Add 1.48g and react at room temperature for 3 hours. The reaction solution is concentrated to dryness and extracted with chloroform and 0.5N sodium hydroxide. The chloroform layer is washed with water, dried, and then distilled off. The residue was purified using a silica gel column, and concentrated hydrochloric acid in acetone was added to the resulting oil to give the hydrochloride. The precipitated crystals were collected and recrystallized from methanol-ether to give 1-allyl-5-(imidazo[1,2-a]pyridin-2-yl)-8-methoxy-3,4-dihydrocarbostyryl.1 1.76 g of hydrochloride is obtained. Colorless needle crystals Melting point: 250-252°C (decomposition) Example 17 The following compound of Example 17 is obtained from an appropriate starting material by the same procedure as described in Example 16. Γ1-benzyl-5-(imidazo[1,2-a]

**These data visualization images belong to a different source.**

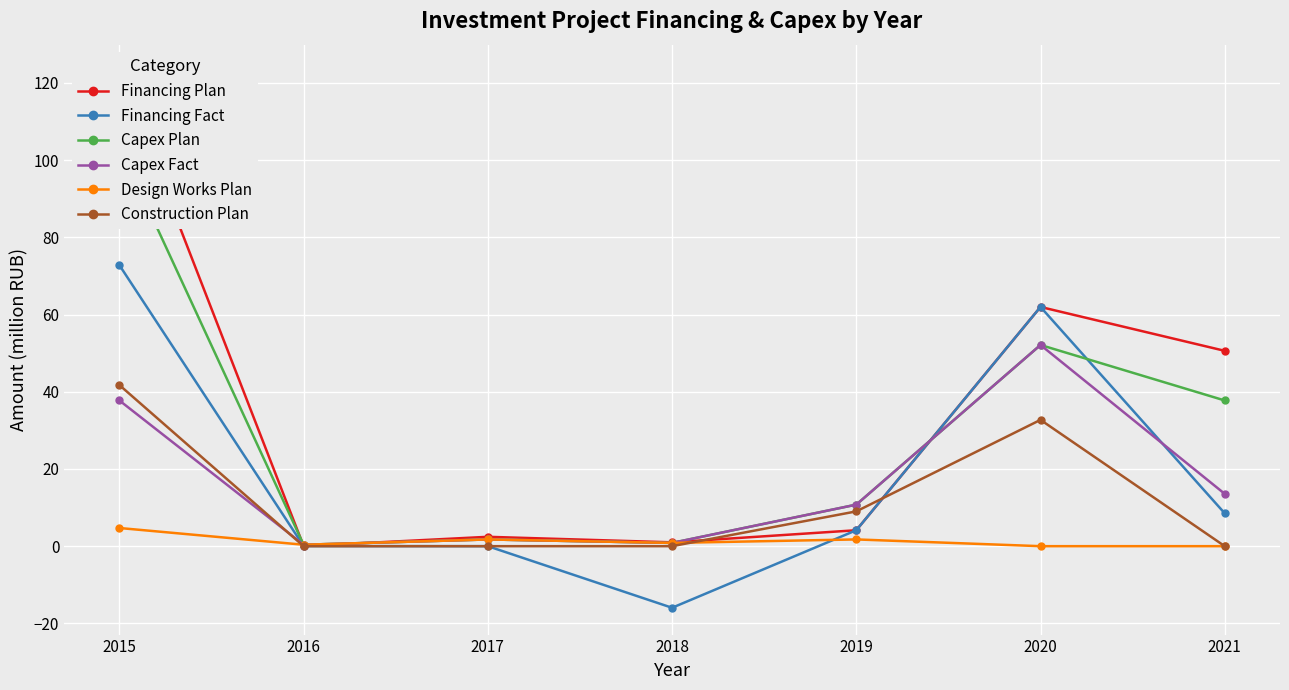

Reading left to right, what are all the values shown in this chart?

Financing Plan: 123.0	0.0	2.4	1.0	4.1	62.0	50.6
Financing Fact: 72.8	0.0	0.0	-16.0	4.1	62.0	8.5
Capex Plan: 103.6	0.4	1.7	0.8	10.8	52.1	37.7
Capex Fact: 37.7	0.4	1.7	0.8	10.8	52.1	13.6
Design Works Plan: 4.7	0.4	1.7	0.8	1.7	0.0	0.0
Construction Plan: 41.7	0.0	0.0	0.0	9.0	32.7	0.0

pyridin-2-yl)-8-methoxy-3,4
-Dihydrocarbostyryl monohydrochloride monohydrate Colorless needle crystals (ethanol) Melting point 243.5-245.5℃ (decomposition) Γ1-propargyl-5-(imidazo[1,2-
a] pyridin-2-yl)-8-methoxy-3,
4-dihydrocarbostyryl monohydrochloride 0.5
Hydrate colorless needle crystals (ethanol) Melting point 241.5-242.5℃ (decomposed) Γ1-methyl-5-(imidazo[1,2-a]pyridin-2-yl)-8-methoxy-3,4-
Dihydrocarbostyryl monohydrochloride monohydrate colorless needle crystals (methanol-ether) Melting point 259-260.5°C (decomposed) Formulation example 1 1-Methyl-5-(imidazo[1,2-a]pyridine-2 -yl)-8-methoxy-3,4-dihydrocarbostyryl monohydrochloride monohydrate 5mg Starch 132mg Magnesium stearate 18mg Lactose 45mg Total 200mg Tablets of the above composition are prepared in one tablet by a conventional method. did. Production Example 2 5-(6-chloroimidazo[1,2-a]pyridin-2-yl)-8-methoxycarbostyryl.

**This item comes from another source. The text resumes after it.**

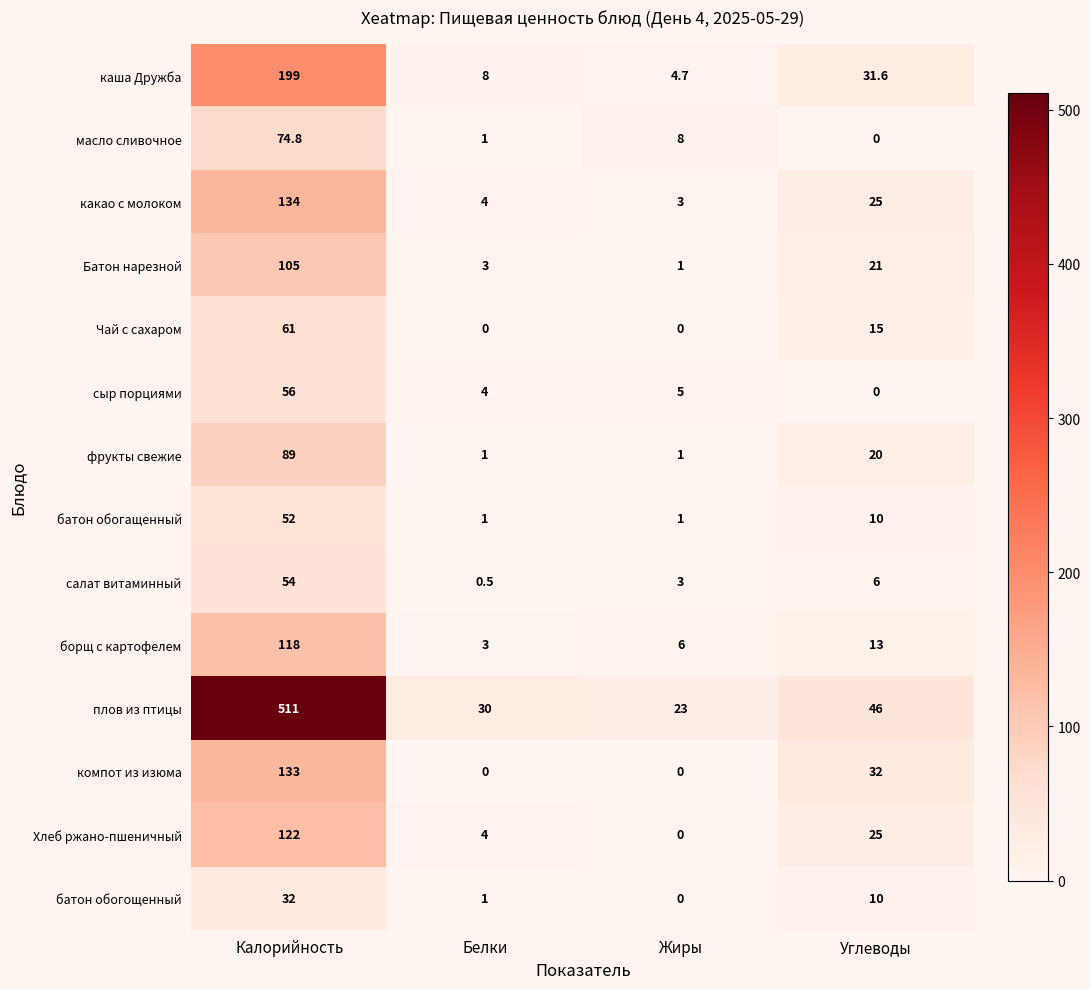

At how many categories does at least one series exceed 397?

1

Monohydrochloride dihydrate 10mg Starch 127mg Magnesium stearate 18mg Lactose 45mg Total 200mg Tablets containing the above composition were prepared in a conventional manner. Production example 3 5-(3,7-dimethylimidazo[1,2-a]
Pyridin-2-yl)-8-methoxycarbostyryl monohydrobromide monohydrate 500mg Polyethylene glycol (molecular weight: 4000) 0.3g Sodium chloride 0.9g Polyoxyethylene sorbitan monooleate
0.4g Sodium metabisulfite 0.1g Methyl-paraben 0.18g Propyl-paraben 0.02g Distilled water for injection 100ml The above parabens, sodium metabisulfite and sodium chloride are dissolved in the above distilled water at 80°C with stirring. The resulting solution was cooled to 46°C, and the compound of the present invention, followed by polyethylene glycol and polyoxyethylene sorbitan monooleate, were dissolved in the solution. Next, distilled water for injection is added to the solution to adjust the final volume, sterilized by sterilization using a suitable filter paper, and the solution is dispensed into ampoules in 1 ml portions to prepare injections.

Claims (1)

[Claims] 1. General formula [In the formula, R ¹ is a hydrogen atom, a lower alkyl group, a phenyl lower alkyl group, a lower alkenyl group, or a lower alkynyl group, R ² is a hydrogen atom or a lower alkyl group, and R ³ is a hydrogen atom, a lower alkyl group, or a halogen An atom, a nitroso group, an amino group that may have a lower alkyl group as a substituent, a lower alkanoylamino group, an N,N-dilower alkylaminomethyl group, a carbamoylmethyl group, a cyanomethyl group, or a carboxymethyl group, respectively. R ⁴ and R ⁵ each represent a hydrogen atom, a halogen atom, a lower alkyl group, a hydroxyl group, a lower alkoxy group, or a nitro group. Further, the carbon-carbon bonds at the 3rd and 4th positions of the carbostyril skeleton represent a single bond or a double bond. ] A carbostyril derivative represented by these and its salt.